Bulgarian Govt, Universities React Harshly to Turkey's Diploma Non-RecognitionEducation | July 30, 2012, Monday // 18:23| views
Bulgarian Education Minister Sergey Ignatov has lashed out against the media over the non-recognition of Bulgarian college diplomas by Turkey. Photo by Sofia Photo Agency
After last week Turkey suspended its recognition of Bulgarian university diplomas, Bulgaria's Education Minister Sergey Ignatov reacted Monday by announcing that the problematic diplomas were forged by Turkish citizens.
Turkey suspended the recognition of Bulgarian-issued college diplomas for an indefinite period of time.
On grounds that forgery of exam marks and college diplomas has reached the dimensions of organized crime in Bulgaria, the southern neighbor advised all of its aspiring university students to refrain from applying for Bulgarian schools.
The decision was made by the Turkish University Education Council, the institution accrediting foreign diplomas.
Its official site notes that documents of students from Bulgaria will no longer be legalized.
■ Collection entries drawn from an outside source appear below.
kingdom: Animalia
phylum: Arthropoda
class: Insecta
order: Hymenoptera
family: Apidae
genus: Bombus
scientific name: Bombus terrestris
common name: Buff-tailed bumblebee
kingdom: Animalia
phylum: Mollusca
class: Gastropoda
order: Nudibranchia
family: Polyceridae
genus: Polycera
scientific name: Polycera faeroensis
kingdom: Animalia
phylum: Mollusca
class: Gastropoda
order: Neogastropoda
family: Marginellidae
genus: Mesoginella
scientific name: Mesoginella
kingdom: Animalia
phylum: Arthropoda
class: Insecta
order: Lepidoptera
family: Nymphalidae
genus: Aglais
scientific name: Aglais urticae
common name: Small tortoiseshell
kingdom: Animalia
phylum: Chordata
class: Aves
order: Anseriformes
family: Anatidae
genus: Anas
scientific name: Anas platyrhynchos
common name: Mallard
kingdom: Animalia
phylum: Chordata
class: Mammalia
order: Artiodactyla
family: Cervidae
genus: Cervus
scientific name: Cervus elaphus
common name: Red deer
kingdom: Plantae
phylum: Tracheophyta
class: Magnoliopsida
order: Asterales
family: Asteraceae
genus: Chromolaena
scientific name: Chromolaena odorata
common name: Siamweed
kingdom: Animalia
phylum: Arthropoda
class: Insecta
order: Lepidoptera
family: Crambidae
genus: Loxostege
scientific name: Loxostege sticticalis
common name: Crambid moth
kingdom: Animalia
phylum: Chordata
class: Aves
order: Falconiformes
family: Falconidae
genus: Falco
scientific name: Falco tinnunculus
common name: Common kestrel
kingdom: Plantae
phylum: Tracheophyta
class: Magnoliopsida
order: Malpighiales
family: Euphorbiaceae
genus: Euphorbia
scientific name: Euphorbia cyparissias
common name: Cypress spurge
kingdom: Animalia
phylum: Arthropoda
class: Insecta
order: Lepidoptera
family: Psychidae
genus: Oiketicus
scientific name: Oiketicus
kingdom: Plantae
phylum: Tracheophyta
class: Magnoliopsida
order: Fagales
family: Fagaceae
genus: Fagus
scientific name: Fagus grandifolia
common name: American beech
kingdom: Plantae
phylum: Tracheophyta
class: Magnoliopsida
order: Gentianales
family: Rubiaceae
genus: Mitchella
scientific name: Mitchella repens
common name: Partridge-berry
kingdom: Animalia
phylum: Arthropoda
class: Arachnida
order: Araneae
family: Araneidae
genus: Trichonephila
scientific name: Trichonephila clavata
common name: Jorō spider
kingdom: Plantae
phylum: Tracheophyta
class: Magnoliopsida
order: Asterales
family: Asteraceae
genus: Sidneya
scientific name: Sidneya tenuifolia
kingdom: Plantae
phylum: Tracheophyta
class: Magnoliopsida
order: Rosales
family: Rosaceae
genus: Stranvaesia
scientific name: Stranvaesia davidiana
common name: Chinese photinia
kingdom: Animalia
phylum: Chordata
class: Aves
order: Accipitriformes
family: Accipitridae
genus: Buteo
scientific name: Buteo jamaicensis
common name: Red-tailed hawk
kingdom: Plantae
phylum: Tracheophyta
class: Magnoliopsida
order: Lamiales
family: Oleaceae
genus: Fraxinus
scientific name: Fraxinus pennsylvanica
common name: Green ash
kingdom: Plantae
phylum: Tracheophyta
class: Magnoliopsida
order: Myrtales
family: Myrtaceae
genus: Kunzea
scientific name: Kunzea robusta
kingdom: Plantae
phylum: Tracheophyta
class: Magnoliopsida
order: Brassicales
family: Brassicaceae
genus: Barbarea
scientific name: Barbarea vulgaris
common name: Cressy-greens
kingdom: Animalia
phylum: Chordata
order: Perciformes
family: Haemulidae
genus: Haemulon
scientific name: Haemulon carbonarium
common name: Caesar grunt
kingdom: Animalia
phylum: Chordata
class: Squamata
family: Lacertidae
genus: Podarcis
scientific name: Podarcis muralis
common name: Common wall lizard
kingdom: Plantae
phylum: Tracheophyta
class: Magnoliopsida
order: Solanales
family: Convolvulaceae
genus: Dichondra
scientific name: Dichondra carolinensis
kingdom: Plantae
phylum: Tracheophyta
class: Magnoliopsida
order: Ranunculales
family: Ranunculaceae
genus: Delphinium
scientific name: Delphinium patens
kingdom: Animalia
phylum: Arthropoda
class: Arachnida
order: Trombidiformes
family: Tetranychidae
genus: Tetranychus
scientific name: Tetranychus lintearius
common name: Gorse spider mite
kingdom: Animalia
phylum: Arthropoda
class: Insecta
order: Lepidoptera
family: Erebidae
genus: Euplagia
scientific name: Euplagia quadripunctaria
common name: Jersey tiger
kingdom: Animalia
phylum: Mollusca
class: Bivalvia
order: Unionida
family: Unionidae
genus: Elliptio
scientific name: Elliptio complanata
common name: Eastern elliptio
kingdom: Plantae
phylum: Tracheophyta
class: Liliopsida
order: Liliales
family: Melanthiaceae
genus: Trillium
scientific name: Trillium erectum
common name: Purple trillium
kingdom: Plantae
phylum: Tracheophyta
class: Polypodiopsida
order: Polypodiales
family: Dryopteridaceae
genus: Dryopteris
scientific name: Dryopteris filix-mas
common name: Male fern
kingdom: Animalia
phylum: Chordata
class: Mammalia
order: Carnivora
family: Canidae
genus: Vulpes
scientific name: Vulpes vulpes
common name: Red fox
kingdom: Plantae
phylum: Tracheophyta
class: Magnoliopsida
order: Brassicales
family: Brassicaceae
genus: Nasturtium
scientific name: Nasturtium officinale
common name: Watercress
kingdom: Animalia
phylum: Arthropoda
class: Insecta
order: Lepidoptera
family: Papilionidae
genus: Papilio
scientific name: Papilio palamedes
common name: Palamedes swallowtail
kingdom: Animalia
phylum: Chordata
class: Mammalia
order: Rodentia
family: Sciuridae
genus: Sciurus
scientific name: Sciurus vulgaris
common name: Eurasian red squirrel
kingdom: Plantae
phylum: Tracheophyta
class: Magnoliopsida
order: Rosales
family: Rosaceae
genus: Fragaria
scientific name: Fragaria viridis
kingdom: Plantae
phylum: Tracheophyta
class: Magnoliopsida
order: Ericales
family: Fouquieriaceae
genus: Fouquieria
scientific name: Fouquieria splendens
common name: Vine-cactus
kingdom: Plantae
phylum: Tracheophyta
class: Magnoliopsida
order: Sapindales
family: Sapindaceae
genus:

It further warns transfers from Bulgarian colleges to Turkish ones are not being accepted, while the documents of those who have applied for accreditation will be put on hold.
According to Bulgarian Education Minister Ignatov's Monday's statement, however, there have been Turkish citizens forging Bulgarian university and college diplomas after those had already been legalized in Turkey.
Ignatov further said that the Bulgarian state has no way of bearing responsibility about forgeries committed by private persons, and accused the Bulgarian media of provoking an international scandal by writing about the bad quality of Bulgarian education.
Ignatov's position was reiterated by representatives of the Bulgarian universities who met in an emergency sitting of the Bulgarian University Presidents' Council.
The Bulgarian university and college presidents went further by asking Bulgaria's Foreign Ministry to send a protest note to Turkey, and to refer the issue to the EU institutions since, in their words, the suspended recognition of Bulgarian diplomas by Turkey is a "violation of the European educational space".
The Bulgarian Education Ministry also intends to send a delegation of experts to Turkey in order to convince the Turkish authorities that it has a mechanism for verifying the authenticity of Bulgarian university diplomas, and that Turkey does not need to suspend their recognition.
Ignatov has claimed that the Bulgarian authorities have very little official information about the Turkish decision.
"The official information is for one forged university diploma and a forged annex. We have suspicions for more forgeries but we have no official paperwork," Ignatov said Monday, adding that the Turkish decision was made after Turkish students in Bulgaria complained to the Turkish ambassador.
The Bulgarian Education Minister also said he has sent an envoy to the Turkish Education Minister but refused to reveal their identity, saying only that they are "a very high-ranking person in Bulgaria."
Ignatov did not rule out Bulgarians' involvement in the forgery of university diplomas, and said those responsible for the crime will be punished.
"The more you write that the Bulgarian education is of low quality, the greater advantage the competition takes of that. Nihilism can only expand the scandal if there is any scandal in this case," the Bulgarian Education Minister said, criticizing the media.
In his words, the Turkish authorities have made the decision to suspend the recognition of Bulgarian diplomas for economic reasons, since in a time of crisis the neighboring states would like to keep their students at home, instead of having them pay tuition and housing fees in another country.